Facing the challenges posed by "low-altitude, slow-speed, small-sized" (LSS) UAVs, the highly integrated UAV laser strike system stands out as a key defense solution. Comprising core modules like detection & identification system, 2D turntable, and laser emission system, it follows a streamlined "detect-identify → track-aim → laser-damage" workflow. This not only boosts the defense system’s response speed and interception efficiency but also ensures rapid, precise, and effective strikes against LSS UAVs.
Core Tech Focus: Detection & Identification
The traditional detection & identification process works in four steps: sensor data collection → signal processing & target detection → in-depth analysis & feature extraction → algorithm-based classification. Today, this tech has evolved into a diversified system, with three mainstream paths: radar detection, radio monitoring, and photoelectric detection. These technologies complement each other, forming a reliable technical support network for LSS UAV detection across various scenarios.
1.1.1 Radar Detection
Radar detection, a widely used mainstream tech, works by transmitting electromagnetic waves and analyzing UAV echo signals via the Doppler shift effect to calculate position, speed, and other key data. Its strengths lie in high positioning accuracy and long detection range. However, it has clear drawbacks: vulnerable to electromagnetic interference; low-altitude elevation blind spots (see Figure 4) that weaken echoes of LSS UAVs, leading to false/missed alarms or even failure in detecting hovering UAVs; and easy misjudgment due to similar Doppler characteristics between birds and UAVs.
1.1.2 Radio Monitoring
Most UAVs (civilian and some military) rely on radio signals for communication, command reception, and data transmission (video, images, telemetry). Radio monitoring leverages spectrum sensing (a core cognitive radio tech) to detect unique RF signals between UAVs and ground controllers, initially confirming UAV presence. It then uses RF fingerprinting to extract signal features for accurate classification. A key advantage: analyzing captured control signals can reveal UAV flight status, operational intent, and even operator info. Limitations: limited detection performance for long-distance/low-power UAVs; ineffective against silent UAVs (no RF transmission); and high misjudgment risk due to overlapping UAV frequency bands with other civilian/public wireless signals.

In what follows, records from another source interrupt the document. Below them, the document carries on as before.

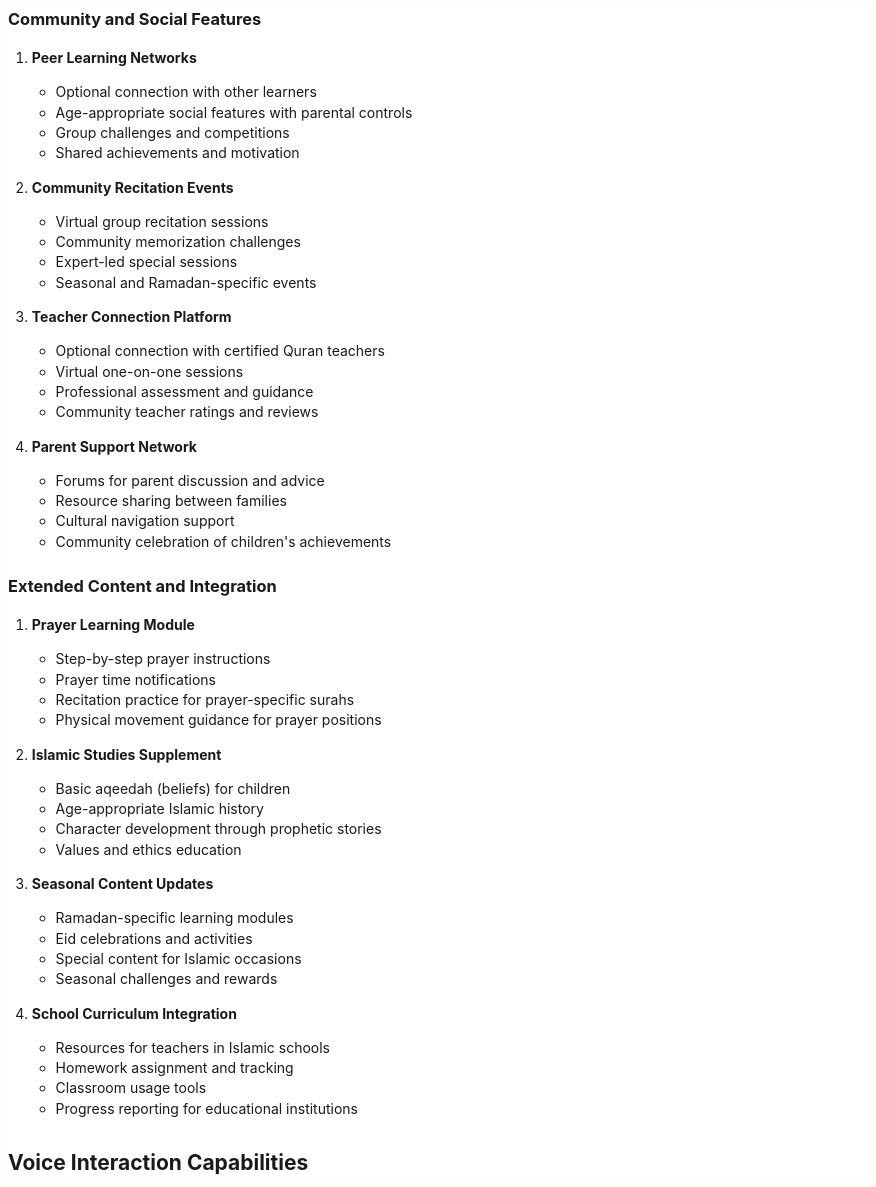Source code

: ### Community and Social Features

1. **Peer Learning Networks**
   - Optional connection with other learners
   - Age-appropriate social features with parental controls
   - Group challenges and competitions
   - Shared achievements and motivation

2. **Community Recitation Events**
   - Virtual group recitation sessions
   - Community memorization challenges
   - Expert-led special sessions
   - Seasonal and Ramadan-specific events

3. **Teacher Connection Platform**
   - Optional connection with certified Quran teachers
   - Virtual one-on-one sessions
   - Professional assessment and guidance
   - Community teacher ratings and reviews

4. **Parent Support Network**
   - Forums for parent discussion and advice
   - Resource sharing between families
   - Cultural navigation support
   - Community celebration of children's achievements

### Extended Content and Integration

1. **Prayer Learning Module**
   - Step-by-step prayer instructions
   - Prayer time notifications
   - Recitation practice for prayer-specific surahs
   - Physical movement guidance for prayer positions

2. **Islamic Studies Supplement**
   - Basic aqeedah (beliefs) for children
   - Age-appropriate Islamic history
   - Character development through prophetic stories
   - Values and ethics education

3. **Seasonal Content Updates**
   - Ramadan-specific learning modules
   - Eid celebrations and activities
   - Special content for Islamic occasions
   - Seasonal challenges and rewards

4. **School Curriculum Integration**
   - Resources for teachers in Islamic schools
   - Homework assignment and tracking
   - Classroom usage tools
   - Progress reporting for educational institutions

## Voice Interaction Capabilities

1.1.3 Photoelectric Detection
Photoelectric technology converts physical quantities into optical signals, then uses photoelectric devices and circuits for target detection. Long-range early warning photoelectric radar—integrating HD visible light imaging, short-wave infrared detection, wide-spectrum sensing, and Beidou positioning—enables all-weather, 24/7 target monitoring and tracking. It has two main types: ① Visible light tracking (uses HD cameras to capture UAV images for recognition via image algorithms); ② Infrared tracking (uses infrared cameras to detect UAV heat signatures—any object above absolute zero emits infrared, and UAV batteries/motors generate distinct heat during flight, a key identification marker).
Despite its potential, photoelectric detection faces practical challenges: weak infrared radiation from small LSS UAVs causes long-distance detection difficulties and missed targets; overlapping infrared features with birds, kites, and balloons lead to false identification; and urban obstacles (buildings, trees) block infrared signals, reducing efficiency and limiting use in dense urban areas. Thus, its accuracy and adaptability need scenario-specific optimization.
Practical Application: Synergistic Tech Integration
Currently, radar detection and radio monitoring are widely used in mainstream LSS UAV detection due to high maturity and strong adaptability, while photoelectric detection serves as an auxiliary tool. For comprehensive detection, the industry generally adopts the "radar + photoelectric" integrated scheme, combining the three technologies for synergistic effect. Multi-source data fusion further enhances detection accuracy and reliability for LSS UAVs.